=== PROBLEM STATEMENT ===
Copy word for word the lines below that begin with the line containing "class: Gastropoda" and end with the line containing "scientific name: Begonia paulensis", including both of those lines.

(Records taken from a collection)
════════════════
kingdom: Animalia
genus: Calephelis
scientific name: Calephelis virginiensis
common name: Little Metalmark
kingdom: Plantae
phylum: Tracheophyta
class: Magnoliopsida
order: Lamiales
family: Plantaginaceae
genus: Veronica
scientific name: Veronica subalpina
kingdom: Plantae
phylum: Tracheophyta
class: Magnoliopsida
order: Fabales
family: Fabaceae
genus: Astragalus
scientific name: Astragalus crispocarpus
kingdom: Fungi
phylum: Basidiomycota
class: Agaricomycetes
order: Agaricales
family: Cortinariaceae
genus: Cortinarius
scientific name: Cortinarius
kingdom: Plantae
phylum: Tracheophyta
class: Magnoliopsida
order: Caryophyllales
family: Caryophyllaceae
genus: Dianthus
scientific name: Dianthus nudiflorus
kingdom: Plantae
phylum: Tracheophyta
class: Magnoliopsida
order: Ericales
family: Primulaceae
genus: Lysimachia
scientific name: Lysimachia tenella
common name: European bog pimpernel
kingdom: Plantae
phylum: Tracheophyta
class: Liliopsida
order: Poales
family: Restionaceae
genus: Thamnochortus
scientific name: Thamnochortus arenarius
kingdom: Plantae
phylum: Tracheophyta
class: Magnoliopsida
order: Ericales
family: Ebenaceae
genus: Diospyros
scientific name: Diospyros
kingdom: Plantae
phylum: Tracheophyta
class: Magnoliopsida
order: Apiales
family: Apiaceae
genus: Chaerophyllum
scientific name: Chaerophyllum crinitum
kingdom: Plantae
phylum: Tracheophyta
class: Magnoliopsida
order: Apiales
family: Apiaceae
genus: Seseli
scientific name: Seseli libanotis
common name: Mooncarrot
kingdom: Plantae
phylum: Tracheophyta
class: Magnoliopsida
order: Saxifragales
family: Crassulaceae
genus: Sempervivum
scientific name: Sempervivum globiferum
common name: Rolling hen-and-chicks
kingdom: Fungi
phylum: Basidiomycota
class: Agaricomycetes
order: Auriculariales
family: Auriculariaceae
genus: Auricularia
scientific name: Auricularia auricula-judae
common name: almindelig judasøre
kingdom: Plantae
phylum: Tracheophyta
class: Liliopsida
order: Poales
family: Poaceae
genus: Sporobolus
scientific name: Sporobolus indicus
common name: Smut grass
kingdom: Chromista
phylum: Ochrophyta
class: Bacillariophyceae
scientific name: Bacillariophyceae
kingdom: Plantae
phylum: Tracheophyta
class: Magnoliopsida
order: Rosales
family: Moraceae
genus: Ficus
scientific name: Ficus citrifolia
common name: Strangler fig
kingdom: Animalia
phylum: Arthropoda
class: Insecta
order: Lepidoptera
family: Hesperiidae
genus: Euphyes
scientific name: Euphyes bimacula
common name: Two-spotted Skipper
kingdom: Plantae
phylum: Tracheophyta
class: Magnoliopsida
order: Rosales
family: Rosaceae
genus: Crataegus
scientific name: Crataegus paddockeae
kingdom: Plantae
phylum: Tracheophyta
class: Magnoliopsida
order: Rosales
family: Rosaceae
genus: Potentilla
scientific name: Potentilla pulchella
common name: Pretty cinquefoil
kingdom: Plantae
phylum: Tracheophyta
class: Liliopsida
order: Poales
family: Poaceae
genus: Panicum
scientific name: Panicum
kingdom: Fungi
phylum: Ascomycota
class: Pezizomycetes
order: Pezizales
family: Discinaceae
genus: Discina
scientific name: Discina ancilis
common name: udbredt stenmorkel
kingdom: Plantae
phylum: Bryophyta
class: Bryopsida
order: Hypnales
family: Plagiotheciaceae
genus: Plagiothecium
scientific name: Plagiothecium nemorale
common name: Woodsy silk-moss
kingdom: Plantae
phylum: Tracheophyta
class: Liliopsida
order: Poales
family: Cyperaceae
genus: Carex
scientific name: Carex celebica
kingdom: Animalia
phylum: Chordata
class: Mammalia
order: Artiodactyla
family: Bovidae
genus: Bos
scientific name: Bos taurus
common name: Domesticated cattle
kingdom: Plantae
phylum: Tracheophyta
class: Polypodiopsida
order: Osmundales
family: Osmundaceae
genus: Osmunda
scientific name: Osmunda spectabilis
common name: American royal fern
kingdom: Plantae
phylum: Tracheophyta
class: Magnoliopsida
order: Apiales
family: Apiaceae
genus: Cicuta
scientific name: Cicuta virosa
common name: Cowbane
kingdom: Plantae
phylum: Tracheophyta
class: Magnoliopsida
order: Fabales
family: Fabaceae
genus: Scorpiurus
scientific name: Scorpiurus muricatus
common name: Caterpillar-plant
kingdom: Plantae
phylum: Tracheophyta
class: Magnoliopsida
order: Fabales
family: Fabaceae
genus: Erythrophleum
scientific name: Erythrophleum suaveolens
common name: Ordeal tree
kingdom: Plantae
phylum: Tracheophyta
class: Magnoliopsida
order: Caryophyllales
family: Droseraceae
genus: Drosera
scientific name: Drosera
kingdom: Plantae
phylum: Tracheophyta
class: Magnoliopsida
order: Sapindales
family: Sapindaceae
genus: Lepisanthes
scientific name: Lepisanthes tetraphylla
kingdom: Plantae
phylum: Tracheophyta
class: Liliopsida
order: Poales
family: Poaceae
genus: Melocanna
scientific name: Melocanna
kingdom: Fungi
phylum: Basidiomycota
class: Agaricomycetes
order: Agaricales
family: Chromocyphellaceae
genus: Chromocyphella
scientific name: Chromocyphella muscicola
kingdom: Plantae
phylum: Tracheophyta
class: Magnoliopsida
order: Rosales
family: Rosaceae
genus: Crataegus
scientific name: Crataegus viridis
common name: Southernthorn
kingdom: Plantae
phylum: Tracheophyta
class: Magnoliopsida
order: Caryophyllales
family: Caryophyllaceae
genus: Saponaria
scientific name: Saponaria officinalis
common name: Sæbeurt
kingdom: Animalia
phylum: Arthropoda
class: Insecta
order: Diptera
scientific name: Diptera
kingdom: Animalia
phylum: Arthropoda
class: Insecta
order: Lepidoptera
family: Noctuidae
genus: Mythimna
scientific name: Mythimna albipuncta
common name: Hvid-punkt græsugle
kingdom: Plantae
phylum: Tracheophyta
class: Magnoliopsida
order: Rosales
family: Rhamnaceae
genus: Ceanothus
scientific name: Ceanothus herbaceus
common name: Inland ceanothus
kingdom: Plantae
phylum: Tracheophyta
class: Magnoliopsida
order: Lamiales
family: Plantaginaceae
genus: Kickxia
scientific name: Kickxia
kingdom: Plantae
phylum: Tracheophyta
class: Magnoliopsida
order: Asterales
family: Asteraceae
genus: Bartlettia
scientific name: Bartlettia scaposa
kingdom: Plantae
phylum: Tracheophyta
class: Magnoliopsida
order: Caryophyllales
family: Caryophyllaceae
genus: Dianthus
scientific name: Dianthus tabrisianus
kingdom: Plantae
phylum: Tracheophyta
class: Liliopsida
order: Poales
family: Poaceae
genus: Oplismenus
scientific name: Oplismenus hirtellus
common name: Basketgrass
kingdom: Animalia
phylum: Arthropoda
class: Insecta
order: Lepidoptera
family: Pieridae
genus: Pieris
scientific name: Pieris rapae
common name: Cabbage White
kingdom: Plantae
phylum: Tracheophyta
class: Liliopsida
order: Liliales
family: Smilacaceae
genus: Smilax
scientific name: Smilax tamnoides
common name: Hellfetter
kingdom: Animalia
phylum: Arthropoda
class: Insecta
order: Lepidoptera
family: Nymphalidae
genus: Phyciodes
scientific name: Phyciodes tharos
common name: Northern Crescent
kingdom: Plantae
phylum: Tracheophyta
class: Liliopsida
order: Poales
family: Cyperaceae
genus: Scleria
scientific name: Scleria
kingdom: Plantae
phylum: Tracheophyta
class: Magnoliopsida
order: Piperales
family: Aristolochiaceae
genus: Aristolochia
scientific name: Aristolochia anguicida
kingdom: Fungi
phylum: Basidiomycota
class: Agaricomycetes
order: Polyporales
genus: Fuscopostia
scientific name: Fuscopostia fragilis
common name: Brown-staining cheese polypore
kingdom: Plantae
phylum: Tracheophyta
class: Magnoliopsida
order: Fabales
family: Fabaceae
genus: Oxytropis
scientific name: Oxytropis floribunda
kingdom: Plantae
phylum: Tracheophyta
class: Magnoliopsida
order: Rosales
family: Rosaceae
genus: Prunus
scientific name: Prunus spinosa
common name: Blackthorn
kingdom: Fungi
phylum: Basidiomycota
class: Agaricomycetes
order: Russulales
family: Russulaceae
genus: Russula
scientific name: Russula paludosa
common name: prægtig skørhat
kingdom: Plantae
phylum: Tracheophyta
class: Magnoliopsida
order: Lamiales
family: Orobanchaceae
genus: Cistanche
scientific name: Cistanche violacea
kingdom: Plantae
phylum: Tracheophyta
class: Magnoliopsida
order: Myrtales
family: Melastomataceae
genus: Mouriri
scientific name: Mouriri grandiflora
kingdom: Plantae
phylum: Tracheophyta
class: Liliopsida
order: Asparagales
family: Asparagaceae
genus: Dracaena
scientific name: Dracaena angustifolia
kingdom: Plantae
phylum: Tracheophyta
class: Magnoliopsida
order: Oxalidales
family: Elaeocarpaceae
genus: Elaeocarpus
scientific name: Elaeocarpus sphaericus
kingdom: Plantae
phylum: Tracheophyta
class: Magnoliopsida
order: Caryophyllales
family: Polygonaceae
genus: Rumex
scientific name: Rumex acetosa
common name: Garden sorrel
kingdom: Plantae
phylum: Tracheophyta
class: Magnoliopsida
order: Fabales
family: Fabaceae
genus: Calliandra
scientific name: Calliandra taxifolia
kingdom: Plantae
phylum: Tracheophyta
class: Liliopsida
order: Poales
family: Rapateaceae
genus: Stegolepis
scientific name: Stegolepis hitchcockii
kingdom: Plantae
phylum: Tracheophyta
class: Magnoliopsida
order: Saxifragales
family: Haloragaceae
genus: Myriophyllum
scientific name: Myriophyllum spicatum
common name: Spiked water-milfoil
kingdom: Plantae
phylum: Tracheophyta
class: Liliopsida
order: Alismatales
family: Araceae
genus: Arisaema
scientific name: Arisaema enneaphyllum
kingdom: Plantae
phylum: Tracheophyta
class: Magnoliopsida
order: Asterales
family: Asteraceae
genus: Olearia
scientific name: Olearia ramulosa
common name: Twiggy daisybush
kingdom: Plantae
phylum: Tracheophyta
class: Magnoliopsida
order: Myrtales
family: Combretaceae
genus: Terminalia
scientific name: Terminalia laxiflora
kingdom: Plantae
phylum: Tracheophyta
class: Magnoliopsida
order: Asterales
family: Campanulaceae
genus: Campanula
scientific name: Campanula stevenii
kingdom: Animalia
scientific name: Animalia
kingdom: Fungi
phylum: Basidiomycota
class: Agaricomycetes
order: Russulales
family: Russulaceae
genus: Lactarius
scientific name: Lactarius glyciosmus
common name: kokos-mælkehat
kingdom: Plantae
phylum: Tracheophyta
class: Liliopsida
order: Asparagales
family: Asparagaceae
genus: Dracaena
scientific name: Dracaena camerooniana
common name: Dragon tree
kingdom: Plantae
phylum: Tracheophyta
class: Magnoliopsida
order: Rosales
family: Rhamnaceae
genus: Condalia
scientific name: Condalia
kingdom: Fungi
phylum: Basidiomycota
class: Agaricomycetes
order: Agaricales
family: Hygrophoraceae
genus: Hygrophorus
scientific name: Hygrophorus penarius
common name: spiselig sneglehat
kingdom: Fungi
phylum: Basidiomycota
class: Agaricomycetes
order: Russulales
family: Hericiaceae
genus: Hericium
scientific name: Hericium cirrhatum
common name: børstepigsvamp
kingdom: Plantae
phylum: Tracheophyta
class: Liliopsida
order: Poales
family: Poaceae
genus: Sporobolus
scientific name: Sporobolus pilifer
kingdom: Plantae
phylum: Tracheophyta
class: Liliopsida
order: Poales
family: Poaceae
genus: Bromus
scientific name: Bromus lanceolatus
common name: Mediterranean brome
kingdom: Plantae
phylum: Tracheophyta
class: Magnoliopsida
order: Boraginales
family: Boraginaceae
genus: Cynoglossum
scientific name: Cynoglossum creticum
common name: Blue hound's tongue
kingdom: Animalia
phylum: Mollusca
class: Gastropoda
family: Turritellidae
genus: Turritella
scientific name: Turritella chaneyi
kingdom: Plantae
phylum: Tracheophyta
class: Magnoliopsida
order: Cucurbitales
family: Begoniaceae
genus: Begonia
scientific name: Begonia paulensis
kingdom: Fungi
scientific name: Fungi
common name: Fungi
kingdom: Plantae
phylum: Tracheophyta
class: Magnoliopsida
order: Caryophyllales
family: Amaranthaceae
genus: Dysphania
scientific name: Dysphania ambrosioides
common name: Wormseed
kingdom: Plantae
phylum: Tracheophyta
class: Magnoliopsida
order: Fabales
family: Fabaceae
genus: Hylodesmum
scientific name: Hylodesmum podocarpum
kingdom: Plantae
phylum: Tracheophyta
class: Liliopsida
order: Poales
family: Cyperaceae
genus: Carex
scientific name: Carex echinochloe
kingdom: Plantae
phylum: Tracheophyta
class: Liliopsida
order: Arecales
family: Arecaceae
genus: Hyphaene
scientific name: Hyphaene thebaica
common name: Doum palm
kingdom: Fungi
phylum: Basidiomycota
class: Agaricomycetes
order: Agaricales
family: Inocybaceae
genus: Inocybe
════════════════
=== TASK OUTPUT ===
class: Gastropoda
family: Turritellidae
genus: Turritella
scientific name: Turritella chaneyi
kingdom: Plantae
phylum: Tracheophyta
class: Magnoliopsida
order: Cucurbitales
family: Begoniaceae
genus: Begonia
scientific name: Begonia paulensis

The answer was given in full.